**WHAT YOU WILL DO**
(A) Copy the rows below word for word, starting at their first line and ending with the line that contains "77: (5, 289)", both included. Leave the pictures out of your copy.
(B) Extend the forum thread about selfie sticks on the ski hill below by writing what comes next after its final line.

**DOCUMENT EXCERPT**
I didn't know you exist


----------



## Mustang150 (Feb 23, 2015)

cookiedog said:


> I didn't know you exist


Maybe I don't, maybe you are just imagining this...


----------



## Mystery2many (Aug 14, 2013)

"The Spivo started as an idea for shooting videos while skiing"

Well that explains a lot.


----------



## Irahi (May 19, 2011)

Stick filming works much better with the camera mounted below the stick, you get a noticeable stabilization effect just from our good friend gravity.

I notice that the grip on the Spivo appears to be pretty much unusable if you were to flip it upside down.


----------



## Oldman (Mar 7, 2012)

Why oh why does the world not realize that the last thing, I mean the very last thing we all need, is another dipshit on the hill with yet another dumb ass "stick". 

The best thing ski resorts could do to save all of us from this insanity is to ban them completely.

Who do I write to?


----------



## Mustang150 (Feb 23, 2015)

Oldman said:


> Who do I write to?


At least every resort in the country asking to put up a petition to ban the ego-sticks.


----------



## Big Foot (Jan 15, 2013)

My thoughts on selfie sticks. If you don't have enough friends to film you, then you certainly aren't going to have anyone to watch your sad selfie videos.


----------



## deagol (Mar 26, 2014)

wow, some people have thought about this thing quite a bit, there is even a Wikipedia page on selfies:
https://en.wikipedia.org/wiki/Selfie

I love this part:

"_Psychological studies conducted in 2015 among social media users suggest that there is a relationship between selfie-posting behaviors and narcissism. The link between number of selfies posted online and narcissism was stronger among men than women_. "

**DATA SECTION**
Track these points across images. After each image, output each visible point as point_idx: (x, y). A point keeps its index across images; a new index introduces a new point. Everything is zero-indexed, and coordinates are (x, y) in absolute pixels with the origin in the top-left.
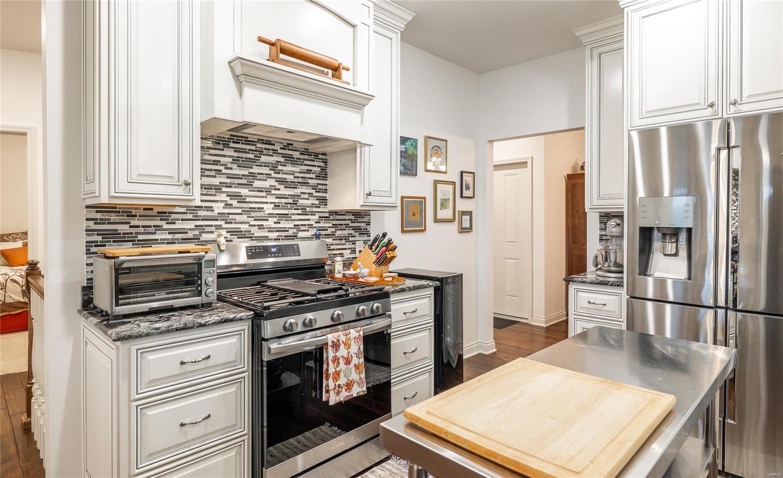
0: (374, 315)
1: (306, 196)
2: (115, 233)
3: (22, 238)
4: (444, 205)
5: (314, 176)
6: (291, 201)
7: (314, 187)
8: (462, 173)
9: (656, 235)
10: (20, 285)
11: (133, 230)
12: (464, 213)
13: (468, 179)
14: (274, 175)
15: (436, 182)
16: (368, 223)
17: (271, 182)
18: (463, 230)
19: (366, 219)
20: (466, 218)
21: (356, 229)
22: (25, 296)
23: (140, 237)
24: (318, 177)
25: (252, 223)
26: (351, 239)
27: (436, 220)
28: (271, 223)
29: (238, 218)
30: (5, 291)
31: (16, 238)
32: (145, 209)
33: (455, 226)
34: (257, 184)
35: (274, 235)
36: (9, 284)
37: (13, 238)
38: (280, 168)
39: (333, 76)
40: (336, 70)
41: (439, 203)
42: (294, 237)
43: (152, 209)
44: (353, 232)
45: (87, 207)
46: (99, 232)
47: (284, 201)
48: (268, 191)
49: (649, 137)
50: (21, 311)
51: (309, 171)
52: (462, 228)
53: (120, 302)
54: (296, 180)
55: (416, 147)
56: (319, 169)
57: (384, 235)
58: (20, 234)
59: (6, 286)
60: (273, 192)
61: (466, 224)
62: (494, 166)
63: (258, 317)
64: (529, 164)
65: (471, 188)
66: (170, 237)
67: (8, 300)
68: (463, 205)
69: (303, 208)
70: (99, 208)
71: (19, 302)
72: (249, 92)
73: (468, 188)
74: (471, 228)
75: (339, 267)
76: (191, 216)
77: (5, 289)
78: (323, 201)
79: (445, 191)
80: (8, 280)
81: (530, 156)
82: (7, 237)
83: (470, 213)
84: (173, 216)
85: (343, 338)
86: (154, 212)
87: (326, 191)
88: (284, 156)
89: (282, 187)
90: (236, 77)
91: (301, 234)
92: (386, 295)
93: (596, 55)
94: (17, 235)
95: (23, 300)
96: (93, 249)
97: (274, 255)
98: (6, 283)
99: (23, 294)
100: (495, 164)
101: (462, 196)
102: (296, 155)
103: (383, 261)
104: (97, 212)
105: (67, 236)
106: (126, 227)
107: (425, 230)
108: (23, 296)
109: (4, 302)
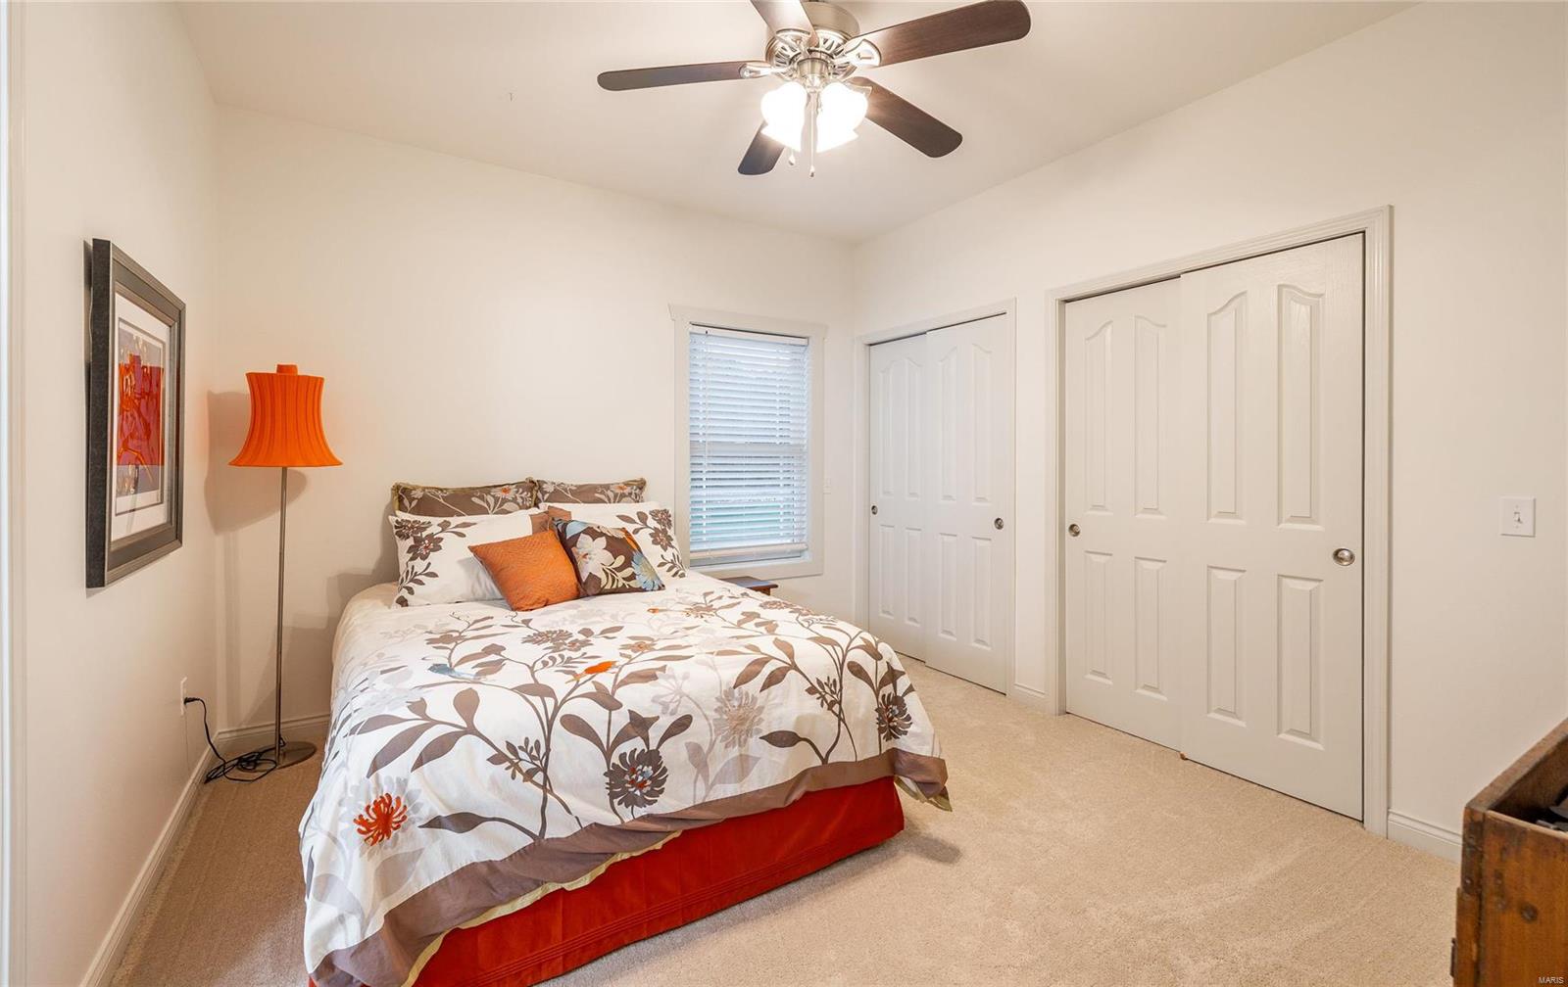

**RESULTS BY TASK**
(A)
Track these points across images. After each image, output each visible point as point_idx: (x, y). A point keeps its index across images; a new index introduces a new point. Everything is zero-indexed, and coordinates are (x, y) in absolute pixels with the origin in the top-left.
0: (374, 315)
1: (306, 196)
2: (115, 233)
3: (22, 238)
4: (444, 205)
5: (314, 176)
6: (291, 201)
7: (314, 187)
8: (462, 173)
9: (656, 235)
10: (20, 285)
11: (133, 230)
12: (464, 213)
13: (468, 179)
14: (274, 175)
15: (436, 182)
16: (368, 223)
17: (271, 182)
18: (463, 230)
19: (366, 219)
20: (466, 218)
21: (356, 229)
22: (25, 296)
23: (140, 237)
24: (318, 177)
25: (252, 223)
26: (351, 239)
27: (436, 220)
28: (271, 223)
29: (238, 218)
30: (5, 291)
31: (16, 238)
32: (145, 209)
33: (455, 226)
34: (257, 184)
35: (274, 235)
36: (9, 284)
37: (13, 238)
38: (280, 168)
39: (333, 76)
40: (336, 70)
41: (439, 203)
42: (294, 237)
43: (152, 209)
44: (353, 232)
45: (87, 207)
46: (99, 232)
47: (284, 201)
48: (268, 191)
49: (649, 137)
50: (21, 311)
51: (309, 171)
52: (462, 228)
53: (120, 302)
54: (296, 180)
55: (416, 147)
56: (319, 169)
57: (384, 235)
58: (20, 234)
59: (6, 286)
60: (273, 192)
61: (466, 224)
62: (494, 166)
63: (258, 317)
64: (529, 164)
65: (471, 188)
66: (170, 237)
67: (8, 300)
68: (463, 205)
69: (303, 208)
70: (99, 208)
71: (19, 302)
72: (249, 92)
73: (468, 188)
74: (471, 228)
75: (339, 267)
76: (191, 216)
77: (5, 289)

(B)
----------



## Irahi (May 19, 2011)

Big Foot said:


> If you don't have enough friends to film you


You should be on board with this then. If gaper mcgaperton has a stick that's easy to flip both ways, he's more likely to point it at his friends and catch them running into a tree.


----------



## chomps1211 (Mar 30, 2011)

Irahi said:


> You should be on board with this then. If gaper mcgaperton has a stick that's easy to flip both ways, *he's more likely to point it at his friends and catch them running into a tree.*


…you got that bass-Akwards! Sss-OK,.. Fixed it fer ya!

*"….he's more likely to run into a tree while pointing it at his friends."* :hairy:


----------



## snowklinger (Aug 30, 2011)

its obviously a hundred fucking degrees everywhere


----------



## racer357 (Feb 3, 2011)

Actually, here in Indy, it is only 66 and rainy. This global warming is BRUTAL.

We are averaging 10degrees below average so far this summer.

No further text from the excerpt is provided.